Jesus also confronted the purification rites of the Jewish religion.  Eating a meal with "unwashed hands" was a not a matter of hygiene.  At the time of Jesus it was a religious ritual by which people purified themselves of the "unclean" world before sitting down to share a meal with other believers.  In going against this purification ritual Jesus was declaring that the Creator made the world "good."  We find God not just in temples or churches but in the goodness and beauty of creation. 

Tomorrow we will celebrate Labor Day, the last holiday of the summer, a day on which we honor the dignity of human labor.  It's a good time for us to remember that we give worship to God not only when we gather in church but in every moment of our lives.  Our entire life, including our work and our recreation, is meant to give honor and glory to God. 

This is where our Second Reading from the first chapter of the Letter of James comes in.  James writes: "All good giving and every perfect gift is from above, coming down from the Father of lights...."  Creation is a gift from God and shares in the goodness and holiness of the Giver.  Human talents and skills are also gifts from God, given so that humanity can be good stewards of creation, caring for it and developing it for the good of the entire human family.  When James writes "Be doers of the word and not hearers only," we can remember the word God spoke at the beginning--to labor together in caring for good creation. 

Thus we come to our First Reading from chapter 4 of the Book of Deuteronomy which speaks of obeying God's "statutes and decrees."  These are God's commandments and not the human rituals regarding unclean foods and purification rites.  God's Law goes deeper and affects our well-being on earth and in eternity. 

We are all familiar with the laws of nature.  We do well to follow them, for if we don't, we end up hurting ourselves and others. 

For example, physical objects follow the law of gravity.  It's built into their nature as physical creatures.  Humans are physical creatures and need to follow this law or get hurt and even die.  We are free not to follow it, to rebel against this law that restricts our freedom to launch ourselves off a high tower and flap our arms hoping to fly like a bird.  God's law of gravity will still be in force.  We won't so much break that law as break ourselves in thinking that we are above God's law and don't have to follow it. 

But we are more than physical creatures.  We are more than bodies that need to follow the law of gravity for their own good.  We are bodies with immortal souls.  We are spiritual creatures.  And just as there are physical laws built into our nature as physical beings, so there are spiritual laws built into us because we are spiritual beings.  We are free not to follow those laws but if we rebel against them we end up hurting ourselves and others.  Like physical laws, these spiritual laws are not arbitrary, nor are they imposed from on high to restrict our freedom.  They are part of nature, part of the reality of who we are. 
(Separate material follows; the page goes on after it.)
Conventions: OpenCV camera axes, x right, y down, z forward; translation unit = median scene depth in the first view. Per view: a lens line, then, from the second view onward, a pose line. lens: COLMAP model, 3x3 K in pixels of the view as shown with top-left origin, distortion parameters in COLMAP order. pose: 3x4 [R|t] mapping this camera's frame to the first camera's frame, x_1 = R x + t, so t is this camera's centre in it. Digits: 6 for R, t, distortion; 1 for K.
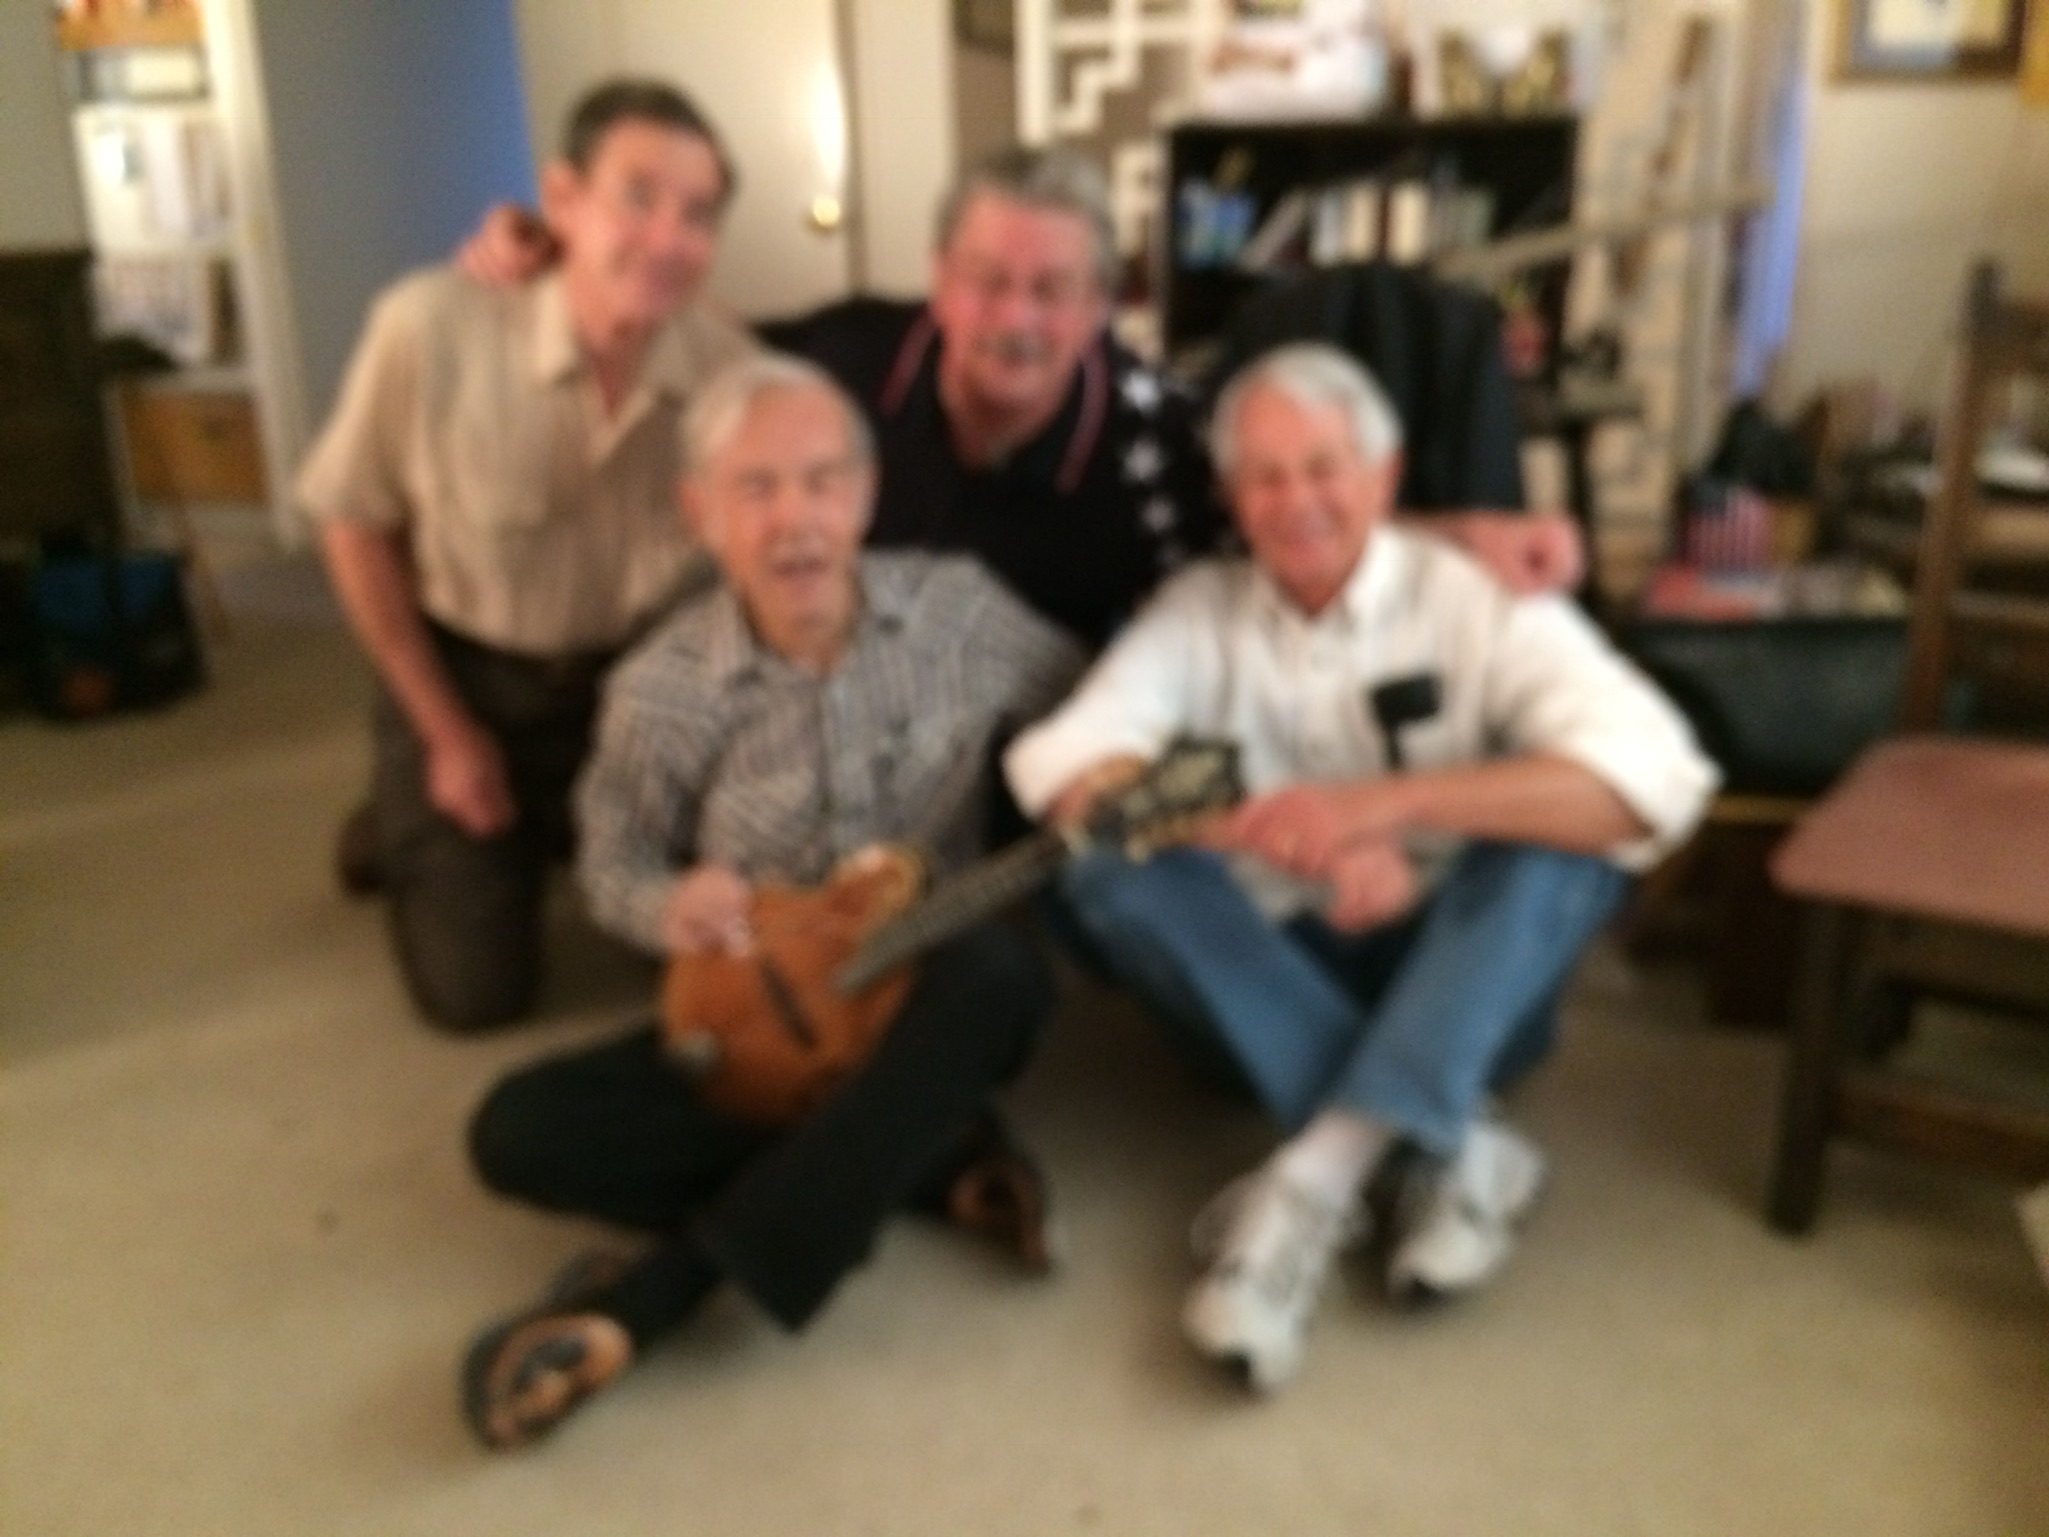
lens RADIAL K [[1800.4, 0, 1017.5], [0, 1800.4, 759.9], [0, 0, 1]] dist [0.064060, -0.134976]
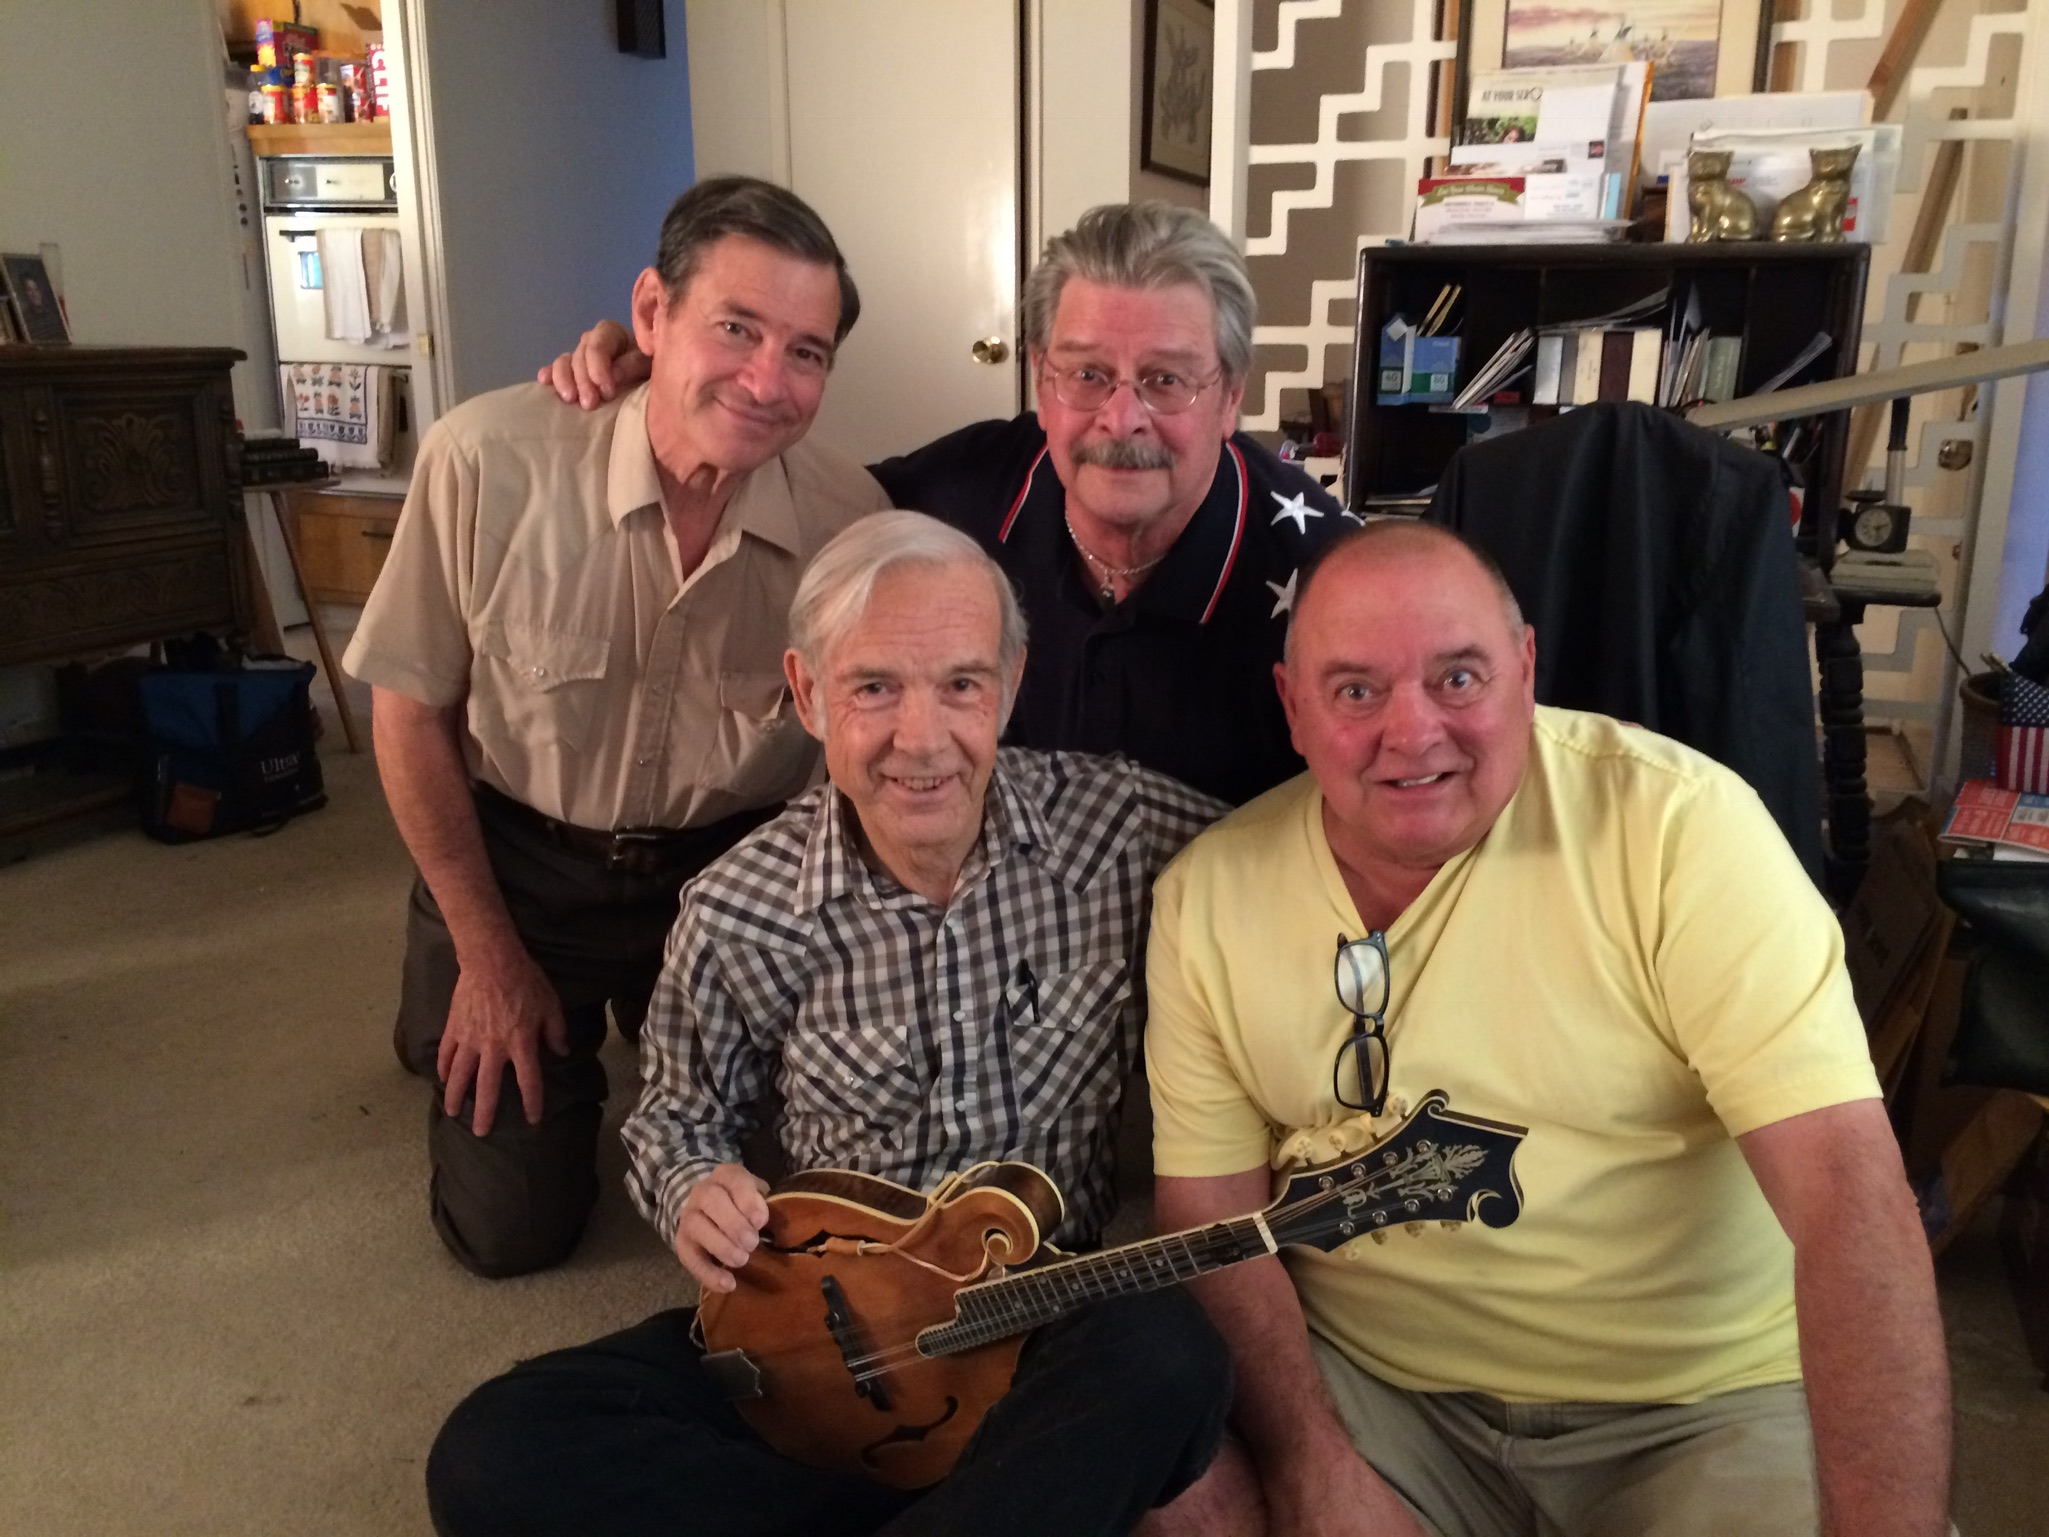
lens RADIAL K [[1737.1, 0, 1024.5], [0, 1737.1, 768.5], [0, 0, 1]] dist [0.068084, -0.110620]
pose [[0.995106, 0.049718, -0.085400, -0.000544], [-0.054356, 0.997121, -0.052870, -0.043592], [0.082525, 0.057253, 0.994943, 0.148123]]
Ultimately, Jesus summed up the spiritual laws of nature in one word--love.  Love God and love your neighbor.  It's not enough to hear this word from the Son of God who only wants our good.  We must be "doers of the word" and put it into practice.  Following the law of love means being true to our nature as creatures made in the image and likeness of God who is Love itself.  If we do this then we will, as Deuteronomy says, "give evidence of [our] wisdom and intelligence."